Name that tune: Billy Joel’s hidden clue
This season has not lacked for obvious needle-drops, but give The Boys some credit for leaning into the Billy Joel obsession that Hughie has nursed since the pilot. This week’s Joel cut is ‘We Didn’t Start the Fire’, which Hughie, M.M. and Starlight hear on the car radio during their road trip to investigate Liberty. If you didn’t know, that particular track is from Joel’s 1989 album, interestingly titled ‘Storm Front’. Hmm, wonder what that could mean?
Hughie moons over Starlight regularly, but he’s rarely looked quite as smitten as when she’s singing along to one of the worst Billy Joel songs. Naturally, this leads to them finally rekindling their relationship, with some illicit late-night motel sex following a brief debate about the worst candy bars (turns out Starlight loves Bit-o-Honey).
Hero watch: Homelander enlists Doppelganger and Shockwave
Doppelganger (previously used to blackmail a senator back in season one) reappears in one of the episode’s most disturbing scenes, when he morphs into Madelyn Stillwell (Elisabeth Shue, back for a bit) in an arrangement with Homelander (Antony Starr), to recreate his relationship with Stillwell and tell him everything he wants to hear – in addition to feeding him milk and watching Taxi Driver together on a couch. It ends badly for Doppelganger, the final casualty of the episode when Homelander decides that he doesn’t need his shapeshifting mothering anymore. In other hero news, Shockwave reappears – for just enough time to replace A-Train (Jessie T. Usher) in The Seven, much to his chagrin. It’s yet another move by a power-hungry, rampaging Homelander, who also assaults Starlight in an elevator at the Vought offices, threatening to kill her for not zapping Hughie last week and outs Queen Maeve (Dominique McElligott) as gay on national television.
This week’s biggest question: what’s next for Butcher?

━━━━━━━━

• [ACTION ITEM A] Reproduce every row about camera lenses and poses verbatim, leaving the pictures out.
The rows after the TV recap have no connection to it.

• [DATASET EXTRACT]
━━━━━━━━

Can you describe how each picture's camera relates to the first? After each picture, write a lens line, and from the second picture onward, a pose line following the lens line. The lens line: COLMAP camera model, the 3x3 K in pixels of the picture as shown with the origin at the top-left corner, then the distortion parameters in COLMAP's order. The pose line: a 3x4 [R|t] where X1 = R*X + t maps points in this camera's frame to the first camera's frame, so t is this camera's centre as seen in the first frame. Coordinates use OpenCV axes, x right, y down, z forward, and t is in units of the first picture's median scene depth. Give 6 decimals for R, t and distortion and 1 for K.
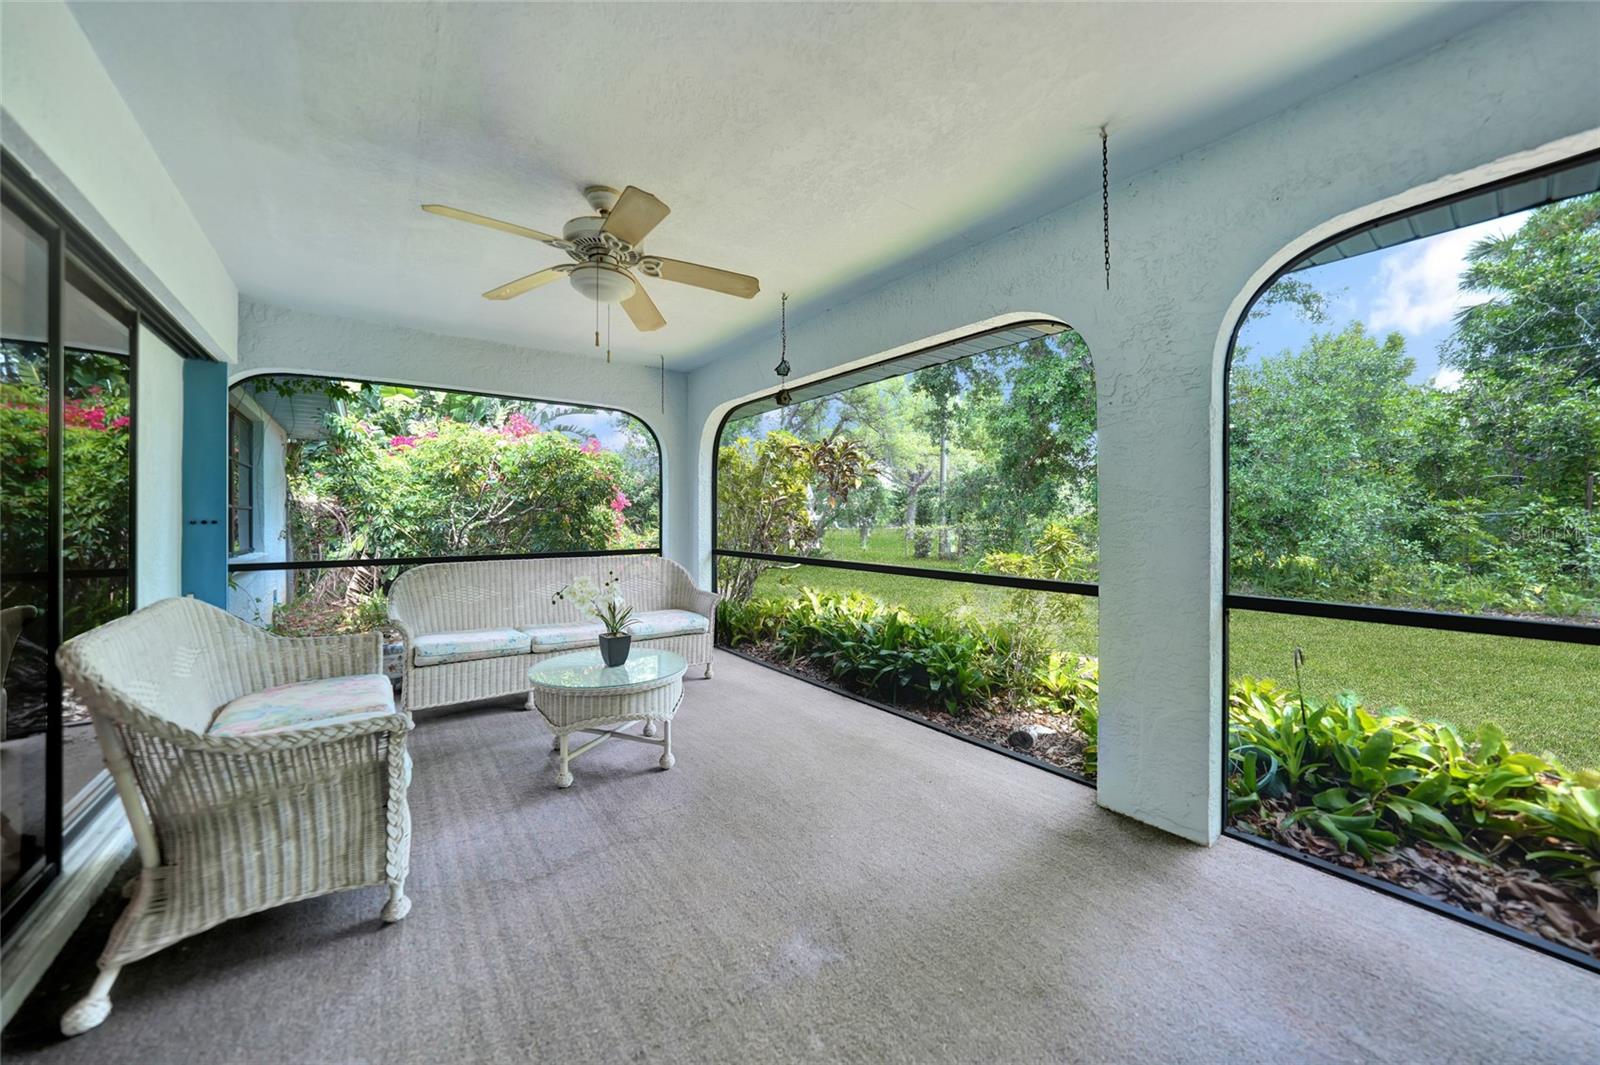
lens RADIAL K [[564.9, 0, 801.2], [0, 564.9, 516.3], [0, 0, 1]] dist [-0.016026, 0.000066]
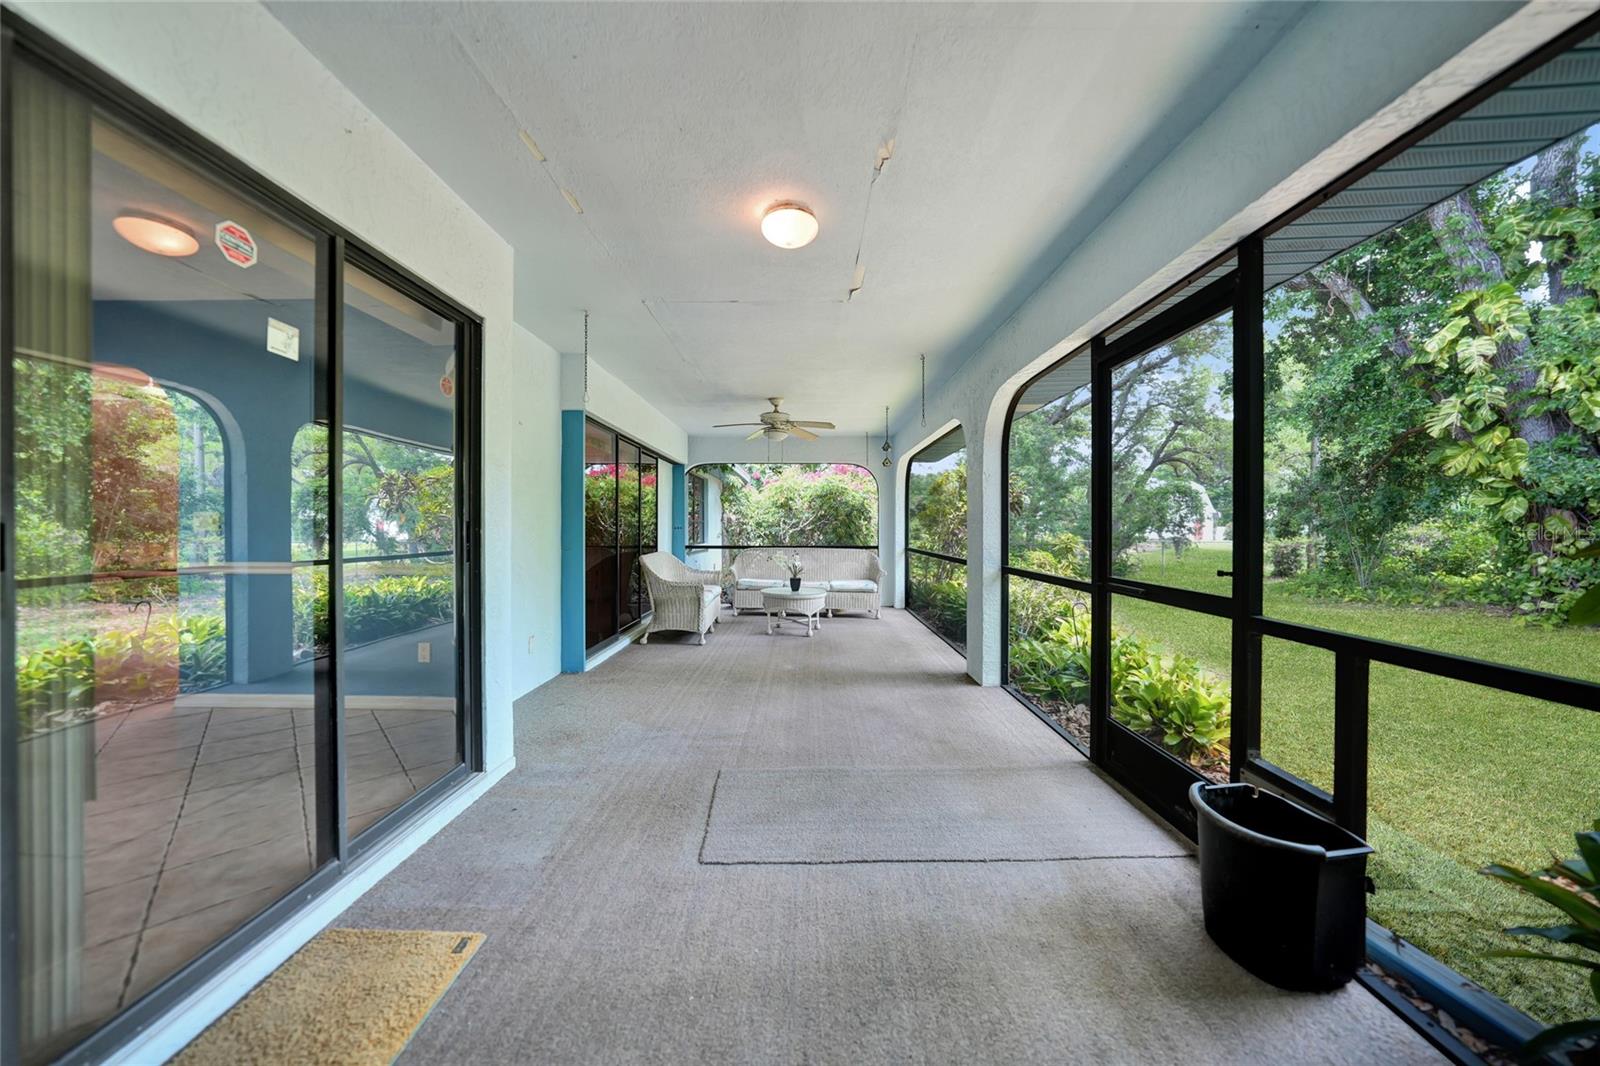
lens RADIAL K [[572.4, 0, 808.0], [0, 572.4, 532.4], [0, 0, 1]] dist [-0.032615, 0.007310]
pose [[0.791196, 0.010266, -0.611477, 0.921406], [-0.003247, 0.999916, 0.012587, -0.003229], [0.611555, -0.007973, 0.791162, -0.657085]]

━━━━━━━━

• [ACTION ITEM B] Resume the recap of The Boys episode from its final line.

• [RESPONSE BOX A]
Can you describe how each picture's camera relates to the first? After each picture, write a lens line, and from the second picture onward, a pose line following the lens line. The lens line: COLMAP camera model, the 3x3 K in pixels of the picture as shown with the origin at the top-left corner, then the distortion parameters in COLMAP's order. The pose line: a 3x4 [R|t] where X1 = R*X + t maps points in this camera's frame to the first camera's frame, so t is this camera's centre as seen in the first frame. Coordinates use OpenCV axes, x right, y down, z forward, and t is in units of the first picture's median scene depth. Give 6 decimals for R, t and distortion and 1 for K.
lens RADIAL K [[564.9, 0, 801.2], [0, 564.9, 516.3], [0, 0, 1]] dist [-0.016026, 0.000066]
lens RADIAL K [[572.4, 0, 808.0], [0, 572.4, 532.4], [0, 0, 1]] dist [-0.032615, 0.007310]
pose [[0.791196, 0.010266, -0.611477, 0.921406], [-0.003247, 0.999916, 0.012587, -0.003229], [0.611555, -0.007973, 0.791162, -0.657085]]

• [RESPONSE BOX B]
Finally, given Becca’s secret-compound location, Butcher (Karl Urban) goes face-to-face with his estranged-against-their-will wife Becca (Shantel VanSanten). Big episode for reunion sex, then, though unlike Hughie and Starlight’s tryst, the afterglow for this one fades pretty quickly. Butcher has always seemed driven by his desire to avenge his wife, but now he’s found out she’s alive, and parenting Homelander’s son, with unwanted regular visits from the dad. The desire for revenge is still there, but what’s his next move, given that he can’t spirit Becca away without attracting the immediate ire of the all-powerful Homelander?
Butcher also frays his relationship with Becca further by disparaging the “supe freak” son who’s the reason Becca won’t just leave with him at any moment. Butcher has typically been the figure driving the Boys forward recklessly. With Becca located but immovable and Homelander looming over everyone, he may need to find a different path forward. He has that in common with Kimiko (Karen Fukuhara), who approaches Stormfront at a rally, intending to exact revenge for the murder of her brother. In the end, she hesitates and doesn’t get her chance before Stormfront makes her exit. The Boys’ grudges against the remaining members of the Seven are building, without a clear path forward in sight.